The initial configuration of this server was to provide storage hosting for backups as well as robust support for Plex. With Intel Quicksync and a decommissioned enterprise drive, it could handle these tasks quite well. Over the coming months the scope of this project quickly turned into one of best practice, with server hardening implemented, automated backups & basic email health checks. In this manner it continued for several years, with a few more drives and a RAID 1 array added along the way for redundancy.
Hosting a website has always intrigued me from a technical perspective but never found a valid reason to do so, especially with professional priorities being in another realm of expertise. The desire to add a portfolio finally allowed for this to be explored. However, I found myself faced with a server already running multiple services, as well as the possibility of hosting multiple sites. What’s the best practice here?

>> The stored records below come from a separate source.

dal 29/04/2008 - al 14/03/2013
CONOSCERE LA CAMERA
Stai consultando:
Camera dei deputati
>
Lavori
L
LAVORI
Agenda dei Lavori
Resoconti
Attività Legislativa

Enter Docker. Containerization has been another solution I’ve found intriguing but with no real ‘use case’ as of yet. However, docker solves both problems I had been presented with thus far and with a negligible performance overhead (important for a low-tdp 4 core CPU). After a false start or two, I found Docker to be an incredibly straightforward solution for hosting multiple services on the same instance. With Docker compose containers can be spun up, tested, recreated and reconfigured almost immediately which allows for rapid development of the WordPress environment. Later, this would allow for quick migration of all ‘legacy’ services running bare-metal to the docker environment. Thus was born a containerized LAMP stack, containing all dependencies and fully-automated certificate renewal (letsEncrypt + certbot is a blessing with the upcoming 47-day lifetimes).

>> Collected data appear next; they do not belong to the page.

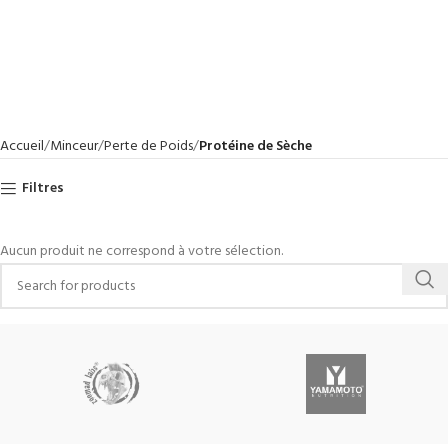
Accueil
Minceur
Perte de Poids
Protéine de Sèche
Filtres
Aucun produit ne correspond à votre sélection.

The biggest challenges with docker turned out to not be implementation, but adhering to appropriate permission structures. Services being containerized, combined with the strict Linux file permission structure resulted in instances where a rebuilt container would suddenly be unable to access prior docker volumes, or have persistent issues with inheritance on bind-mounted volumes (pass-through mounts to the hosts filesystem). Thankfully Docker allows for user UIDs to be specified in the docker config, allowing for containers to be grouped together running under user contexts that make sense for their use cases and preserve least-privilege.
The end result has been a low-cost, high-performance locally hosted solution I am able to support and maintain easily with automation taking care of the heavy lifting for backups and updates. Security can be controlled per-service with minimal risk of disruption to other services if a potential compromise occurs due to the attack surface reduction allowed by Docker and OS-level controls (I.E. appArmor). If a compromise does occur, continuity can be restored quickly with a rebuild of the container & restoration of the container volume state from regular backups. A VPS in the cloud allows for constant uptime monitoring of all services with a local service monitoring the VPS instance, sending text notifications if continuity is ever disrupted.
Next steps for this project I believe would be to improve availability, as power and networking can be a weak point. LiFePO4 UPS appear to be a good solution but could potentially eclipse the cost of the entire setup. Low-power ‘UPS’ solutions running off of 18650s remain an intriguing solution as modem/router/NUC would not exceed amperage limits but could have reliability concerns. This may be the next direction to take to continue improving on the existing infrastructure.